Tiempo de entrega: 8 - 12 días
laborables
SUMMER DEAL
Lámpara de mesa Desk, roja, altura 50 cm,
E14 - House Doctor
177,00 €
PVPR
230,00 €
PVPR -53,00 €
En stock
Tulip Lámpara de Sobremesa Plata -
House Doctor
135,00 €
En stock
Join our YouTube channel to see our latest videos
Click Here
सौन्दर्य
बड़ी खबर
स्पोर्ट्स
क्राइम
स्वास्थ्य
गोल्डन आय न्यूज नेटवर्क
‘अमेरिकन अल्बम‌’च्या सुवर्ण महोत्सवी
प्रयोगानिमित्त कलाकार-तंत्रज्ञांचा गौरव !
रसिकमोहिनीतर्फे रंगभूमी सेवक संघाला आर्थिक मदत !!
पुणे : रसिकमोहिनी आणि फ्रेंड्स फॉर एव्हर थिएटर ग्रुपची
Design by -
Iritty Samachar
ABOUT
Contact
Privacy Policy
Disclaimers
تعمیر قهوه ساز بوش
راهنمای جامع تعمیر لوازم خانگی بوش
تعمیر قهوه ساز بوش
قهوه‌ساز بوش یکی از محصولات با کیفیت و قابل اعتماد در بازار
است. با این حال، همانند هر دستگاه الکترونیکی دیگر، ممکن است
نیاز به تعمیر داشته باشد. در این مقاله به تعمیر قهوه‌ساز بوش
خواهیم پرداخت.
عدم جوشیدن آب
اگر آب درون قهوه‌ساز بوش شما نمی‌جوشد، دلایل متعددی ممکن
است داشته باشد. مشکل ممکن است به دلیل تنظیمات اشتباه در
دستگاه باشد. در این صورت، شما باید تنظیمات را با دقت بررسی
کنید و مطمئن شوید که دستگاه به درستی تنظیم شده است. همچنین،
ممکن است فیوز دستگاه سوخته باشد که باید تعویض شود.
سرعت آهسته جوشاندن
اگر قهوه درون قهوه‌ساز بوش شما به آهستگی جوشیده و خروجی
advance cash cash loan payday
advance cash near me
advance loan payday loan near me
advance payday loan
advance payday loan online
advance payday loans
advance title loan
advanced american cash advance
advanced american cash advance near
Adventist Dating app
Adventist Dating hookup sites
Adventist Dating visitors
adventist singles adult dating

→ ASSIGNED TASK
Give the total number of lines in the entries that contain the word "قهوه", with no other words.

→ SOLUTION FOR THIS EXERCISE
6